Taiwan Won’t Give Up On New U.S. Jets
By WENDELL MINNICK
TAIPEI — Taiwan will continue pushing the U.S. to release 66 F-16C/D fighters despite the generous upgrade package released last week for the air force’s remaining 146 F-16A/Bs. The $5.8 billion A/B upgrade includes advanced radar, bombs and missiles, training and upgrades to its avionics and electronic warfare suite.
Despite the impressive “retrofit” package, the release does not replace or add new fighters to Taiwan’s inventory, which now stands at 370 fighters. Taiwan military officials claim they need new F-16C/D fighters to replace 42 F-5 Tigers and 56 Mirage 2000-5 fighters, both scheduled for retirement in the next five to 10 years, respectively. Taiwan’s fighter fleet will then be reduced to 272 fighters (146 F-16A/B and 126 F-CK-1 Indigenous Defense Fighters).
The decision not to release F-16C/Ds did not please members of the U.S. Congress who supported the sale as an effort to create jobs and local tax revenue. Florida and Texas would have benefited the most from the sale.
Sen. John Cornyn (R-Texas), a member of the Senate Armed Forces Committee, criticized the Obama administration for appeasing China: “It’s disheartening to see so many of my colleagues who supported this deal wither in the face of political pressure and stand with a White House that worries more about irritating our biggest creditor than supporting our key allies.” U.S. Rep. Ileana Ros-Lehtinen (R-Fla.), chairman of the House Foreign Affairs Committee, said in a statement that the upgrade was a “modest step in the right direction but woefully insufficient to meet Taiwan’s increasingly urgent requirements for modern combat fighters and other defensive weapons systems.” Ros-Lehtinen accused the White House of placating China.

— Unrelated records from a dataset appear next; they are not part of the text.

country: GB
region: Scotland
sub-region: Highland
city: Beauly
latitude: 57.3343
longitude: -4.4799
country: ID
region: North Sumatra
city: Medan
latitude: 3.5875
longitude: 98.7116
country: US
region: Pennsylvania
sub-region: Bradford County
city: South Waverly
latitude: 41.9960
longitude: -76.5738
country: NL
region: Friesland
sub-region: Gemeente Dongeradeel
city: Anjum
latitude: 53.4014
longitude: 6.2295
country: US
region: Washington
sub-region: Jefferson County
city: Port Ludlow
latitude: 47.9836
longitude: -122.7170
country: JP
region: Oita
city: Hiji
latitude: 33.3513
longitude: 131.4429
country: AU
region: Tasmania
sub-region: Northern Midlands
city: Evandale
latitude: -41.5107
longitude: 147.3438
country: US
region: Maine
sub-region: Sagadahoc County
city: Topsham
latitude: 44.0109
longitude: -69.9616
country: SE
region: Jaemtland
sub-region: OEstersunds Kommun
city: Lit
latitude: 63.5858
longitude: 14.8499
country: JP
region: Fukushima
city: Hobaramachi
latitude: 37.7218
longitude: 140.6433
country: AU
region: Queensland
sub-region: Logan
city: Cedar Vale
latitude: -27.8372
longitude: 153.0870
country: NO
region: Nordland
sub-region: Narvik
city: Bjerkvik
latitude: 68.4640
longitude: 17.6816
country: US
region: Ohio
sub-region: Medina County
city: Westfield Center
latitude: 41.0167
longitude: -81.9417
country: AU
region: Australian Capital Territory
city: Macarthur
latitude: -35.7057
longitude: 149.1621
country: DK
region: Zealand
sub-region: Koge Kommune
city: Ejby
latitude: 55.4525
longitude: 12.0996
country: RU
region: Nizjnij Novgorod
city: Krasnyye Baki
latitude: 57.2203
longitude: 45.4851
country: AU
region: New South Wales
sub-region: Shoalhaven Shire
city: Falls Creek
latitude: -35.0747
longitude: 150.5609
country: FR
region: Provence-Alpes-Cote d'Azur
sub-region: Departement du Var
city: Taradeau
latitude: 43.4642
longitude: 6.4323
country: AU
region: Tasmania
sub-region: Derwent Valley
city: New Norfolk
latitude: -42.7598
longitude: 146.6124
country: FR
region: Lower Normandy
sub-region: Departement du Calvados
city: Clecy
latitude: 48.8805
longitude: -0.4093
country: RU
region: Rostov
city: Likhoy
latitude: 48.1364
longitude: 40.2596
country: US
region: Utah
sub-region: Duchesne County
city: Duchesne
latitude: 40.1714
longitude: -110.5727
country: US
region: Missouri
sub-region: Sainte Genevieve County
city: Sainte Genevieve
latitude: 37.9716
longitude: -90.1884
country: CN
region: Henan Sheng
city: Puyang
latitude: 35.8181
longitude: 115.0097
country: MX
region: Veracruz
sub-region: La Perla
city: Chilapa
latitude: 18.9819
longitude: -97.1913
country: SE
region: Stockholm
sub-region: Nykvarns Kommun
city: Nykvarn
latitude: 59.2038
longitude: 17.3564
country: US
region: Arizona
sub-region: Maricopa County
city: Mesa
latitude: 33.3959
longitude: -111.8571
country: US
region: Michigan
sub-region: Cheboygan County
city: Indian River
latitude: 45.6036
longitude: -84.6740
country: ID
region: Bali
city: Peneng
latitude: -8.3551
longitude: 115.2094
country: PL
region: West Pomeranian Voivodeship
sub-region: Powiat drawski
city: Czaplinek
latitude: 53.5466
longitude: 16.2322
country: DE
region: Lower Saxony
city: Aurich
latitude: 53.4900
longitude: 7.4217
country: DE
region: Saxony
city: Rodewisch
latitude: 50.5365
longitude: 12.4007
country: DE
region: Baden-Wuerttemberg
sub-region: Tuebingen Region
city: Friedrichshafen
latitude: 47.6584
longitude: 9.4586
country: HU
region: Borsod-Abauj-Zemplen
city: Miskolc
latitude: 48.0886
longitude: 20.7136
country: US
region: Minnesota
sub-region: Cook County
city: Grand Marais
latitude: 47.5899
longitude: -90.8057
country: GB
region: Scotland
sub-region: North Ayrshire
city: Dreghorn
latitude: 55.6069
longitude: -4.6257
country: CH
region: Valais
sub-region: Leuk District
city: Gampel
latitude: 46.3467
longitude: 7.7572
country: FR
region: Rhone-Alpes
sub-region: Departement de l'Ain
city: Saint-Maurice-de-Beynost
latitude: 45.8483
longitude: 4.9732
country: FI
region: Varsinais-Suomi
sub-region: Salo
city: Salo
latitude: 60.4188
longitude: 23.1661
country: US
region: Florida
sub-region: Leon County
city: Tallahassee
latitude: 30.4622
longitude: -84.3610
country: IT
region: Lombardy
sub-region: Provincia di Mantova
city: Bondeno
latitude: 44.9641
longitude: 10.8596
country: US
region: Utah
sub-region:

“This deal has Beijing’s fingerprints all over it,” she said. Michael Mazza, a national security specialist on China and Taiwan at the American Enterprise Institute, agreed.
“At this point, there is no question that Beijing exercises undue influence over the White House on Taiwan matters,” he said. Attempts to please China could backfire for regional security, he said. “A well-armed Taiwan that can defend itself is a Taiwan that contributes to cross-Strait stability. A Taiwan that cannot adequately defend itself is a Taiwan that invites Chinese coercion, if not aggression — this is destabilizing and directly contrary to U.S. interests.”
The reduction, despite the F-16A/B upgrade package, will complicate Taiwan’s ability to withstand a growing Chinese fighter arsenal. According to the recent 2011 annual Pentagon report to the U.S. Congress on China’s military, China bases 490 combat aircraft within operational range of Taiwan. “Newer and more advanced aircraft make up a growing percentage of the inventory,” it said.
In January, China flight-tested the next-generation stealth fighter prototype, the J-20, and is upgrading its H-6 bomber fleet to carry a new long-range cruise missile. Taiwan will also have to deal with China’s new aircraft carrier, which will be equipped with the new J-15 carrierborne fighter.
The decision not to release F-16C/Ds has shaken the confidence of Taiwan’s Ministry of National Defense (MND), which was optimistic the U.S. would release the fighters, said York Chen, a former member of Taiwan’s National Security Council, now with the Institute for Taiwan Defense and Strategic Studies. The government is beginning to “realize that the good old days” of the first term of President George W. Bush was an “exception.” In 2001, the Bush administration released a major arms package to Taiwan that included submarines, destroyers and maritime patrol aircraft.
Despite criticism and concern over Taiwan’s future, the F-16A/B upgrade is impressive. MND officials said the upgrade “would be equal to 80 percent of those of the F-16C/Ds” and that “some items selected in the retrofit program have better performance than those of current U.S. Air Force F-16C/Ds.” The package includes the Active Electronically Scanned Array (AESA) radar, Embedded Global Positioning System Inertial Navigation System and the ALQ-213 Electronic Warfare Management System.
Northrop Grumman’s Scalable Agile Beam Radar and the Raytheon Advanced Combat Radar will bid for the AESA competition. The U.S. also released for the first time the Joint Direct Attack Munition (JDAM): GBU-31, GBU-38 and the GBU-54. The U.S. denied previous Taiwan requests for JDAM. Also released was the new AIM-9X Sidewinder air-to-air missile.
Taiwan will also receive an engineering and design study on replacing the existing F-100-PW-220E engines with F-100-PW-229. Taiwan air force officials have long complained the 220 engines were underpowered.
The A/B package also included a $500 million F-16 training program at Luke Air Force Base, Ariz., which is a continuation of a program begun during the 1990s for Taiwan’s 21st Tactical Fighter Squadron (“the Gamblers”) based in Arizona.
The F-16A/B retrofit will be handled by the state-run Aerospace Industrial Development Corporation, which built the IDF.